▶ _DIRECTIONS_
1) Could you copy, word for word, the part of the TinyNet project description that opens with the words containing "- Pretext Task: The" and closes with "the input images."?
2) Can you summarize the TinyNet project description in two sentences?

▶ _TEXT PROVIDED_
++++

Course: Supervised Learning
This project tackles a multi-class image classification task on a large food dataset (251 classes). The primary constraint was to design a highly efficient Convolutional Neural Network (CNN) from scratch with fewer than 1 million parameters. The project explores architecture design, hyperparameter optimization, and the impact of self-supervised pre-training.
We designed "TinyNet," a custom CNN architecture tailored for efficiency. The network consists of a series of convolutional blocks (convolution, GELU activation, batch normalization, max pooling) followed by a fully connected classification head. The final design successfully stayed within the 1M parameter budget while maximizing feature extraction capabilities.
To find the optimal configuration for TinyNet's layer depths and widths, we employed the Optuna framework. This automated the process of searching the hyperparameter space to find the architecture that yielded the best validation accuracy.
To improve model performance and convergence speed, we implemented a self-supervised pre-training stage.
- Pretext Task: The model was trained on an image reconstruction task, where it learned to "fill in" randomly masked-out portions (black boxes) of the input images.
- Transfer Learning: The weights from the trained encoder of the reconstruction U-Net were then used to initialize the TinyNet classifier for the downstream classification task, providing a more meaningful starting point than random initialization.
- Deep Learning: Python, PyTorch
- Hyperparameter Tuning: Optuna
- Data Handling: NumPy, Pillow, Matplotlib

++++

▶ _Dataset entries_
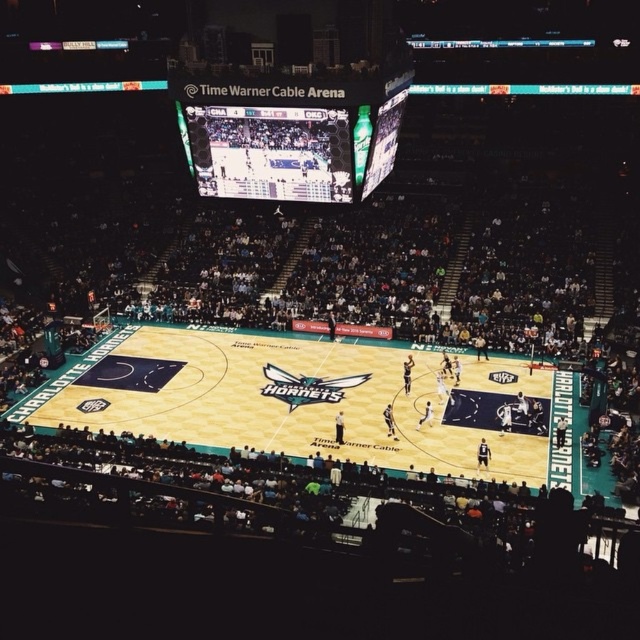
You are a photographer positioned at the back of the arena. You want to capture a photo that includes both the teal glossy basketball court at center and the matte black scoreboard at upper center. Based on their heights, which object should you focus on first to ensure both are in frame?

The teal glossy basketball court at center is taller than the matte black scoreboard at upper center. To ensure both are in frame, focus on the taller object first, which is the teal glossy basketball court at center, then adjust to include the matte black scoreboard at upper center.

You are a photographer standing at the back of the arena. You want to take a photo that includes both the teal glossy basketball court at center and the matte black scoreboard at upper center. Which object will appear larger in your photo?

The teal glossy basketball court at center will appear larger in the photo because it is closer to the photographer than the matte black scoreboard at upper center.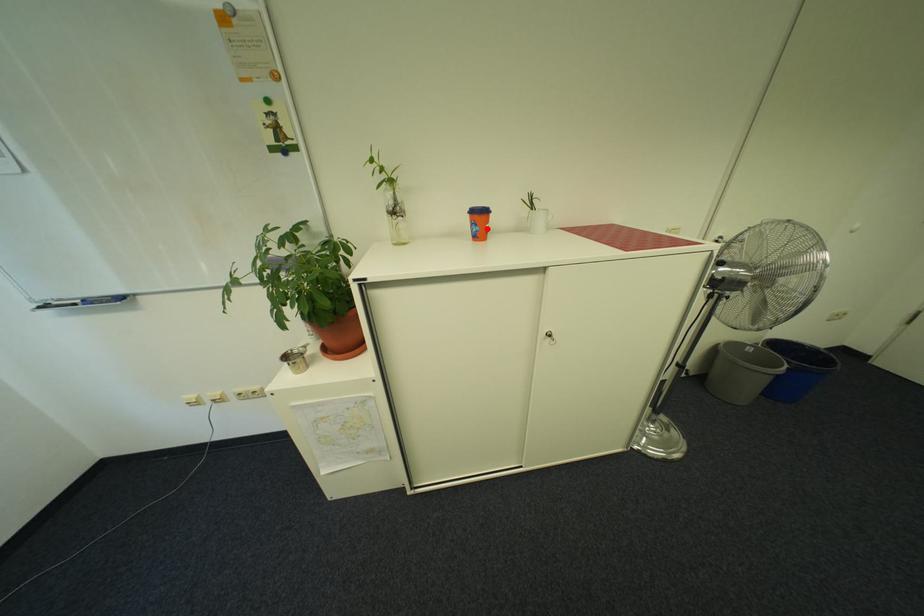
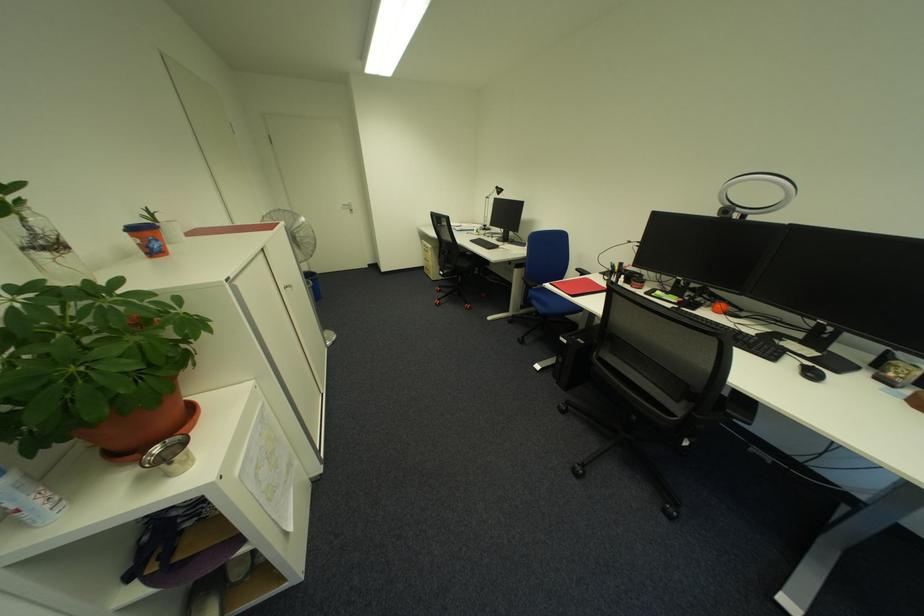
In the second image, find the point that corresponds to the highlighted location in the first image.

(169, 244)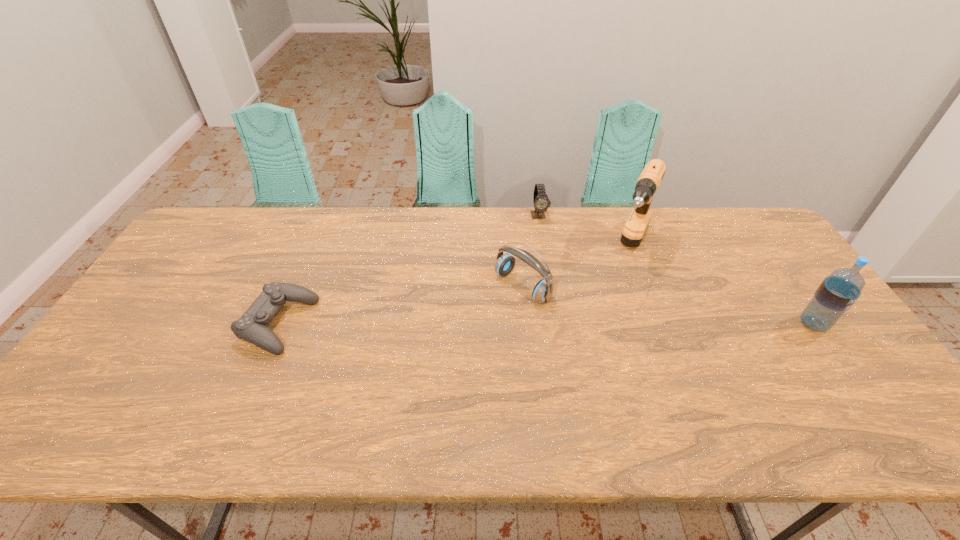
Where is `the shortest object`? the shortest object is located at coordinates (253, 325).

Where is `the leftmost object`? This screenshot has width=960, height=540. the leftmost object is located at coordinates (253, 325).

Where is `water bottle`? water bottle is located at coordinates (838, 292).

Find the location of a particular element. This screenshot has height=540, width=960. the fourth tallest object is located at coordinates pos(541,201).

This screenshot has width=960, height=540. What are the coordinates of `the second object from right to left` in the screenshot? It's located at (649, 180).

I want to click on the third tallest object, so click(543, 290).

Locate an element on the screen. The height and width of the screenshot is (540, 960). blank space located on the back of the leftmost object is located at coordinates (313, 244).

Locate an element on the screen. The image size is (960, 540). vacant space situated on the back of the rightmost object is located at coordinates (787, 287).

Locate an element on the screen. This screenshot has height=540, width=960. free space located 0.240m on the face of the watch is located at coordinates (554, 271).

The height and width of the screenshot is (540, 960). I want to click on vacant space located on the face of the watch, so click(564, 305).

++++

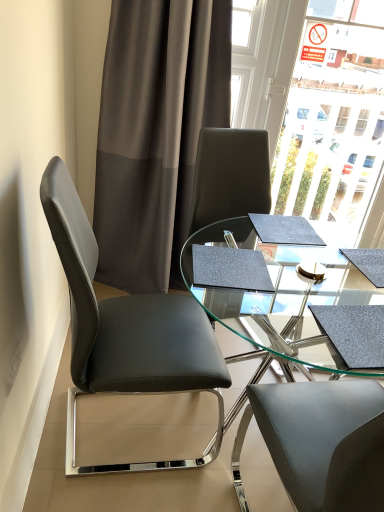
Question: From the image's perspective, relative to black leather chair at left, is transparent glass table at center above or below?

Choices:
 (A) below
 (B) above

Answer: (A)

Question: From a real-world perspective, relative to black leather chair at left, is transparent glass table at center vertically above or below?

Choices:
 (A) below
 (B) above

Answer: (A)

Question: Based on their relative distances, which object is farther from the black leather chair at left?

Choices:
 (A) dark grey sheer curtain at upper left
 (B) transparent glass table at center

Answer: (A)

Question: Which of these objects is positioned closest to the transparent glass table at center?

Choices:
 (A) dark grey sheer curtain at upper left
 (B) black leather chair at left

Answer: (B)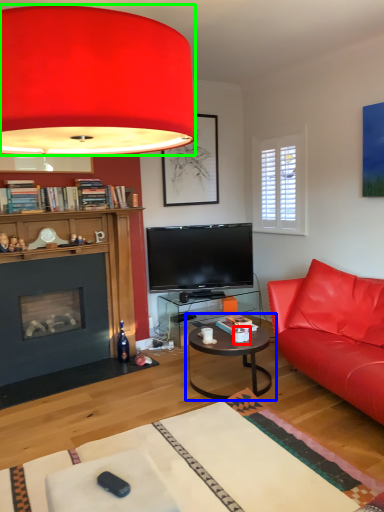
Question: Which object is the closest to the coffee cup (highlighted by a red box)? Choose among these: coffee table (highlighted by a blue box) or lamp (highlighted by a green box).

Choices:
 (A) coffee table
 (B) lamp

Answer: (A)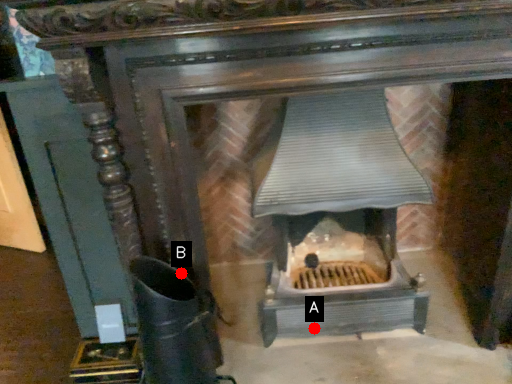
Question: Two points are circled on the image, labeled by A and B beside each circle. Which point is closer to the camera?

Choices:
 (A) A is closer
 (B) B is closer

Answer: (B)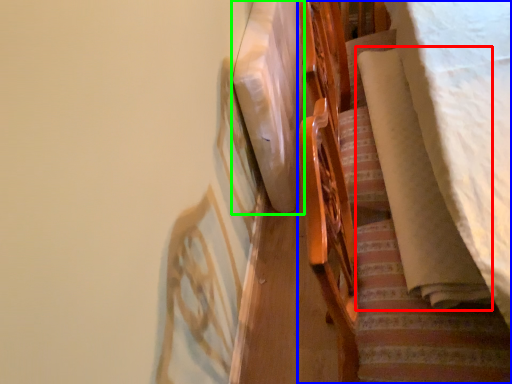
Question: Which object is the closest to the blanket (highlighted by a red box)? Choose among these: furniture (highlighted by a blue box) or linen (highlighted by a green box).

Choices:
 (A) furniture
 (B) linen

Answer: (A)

++++

▶ _YOUR WRITTEN ANSWERS_
1)
- Pretext Task: The model was trained on an image reconstruction task, where it learned to "fill in" randomly masked-out portions (black boxes) of the input images.

2) The project built TinyNet, a custom CNN with fewer than 1 million parameters, to classify images from a food dataset with 251 classes, and used Optuna to search for the layer depths and widths that gave the best validation accuracy. In a self-supervised pre-training stage, the model learned to fill in masked-out portions of images, and the trained encoder's weights then initialized TinyNet for the classification task.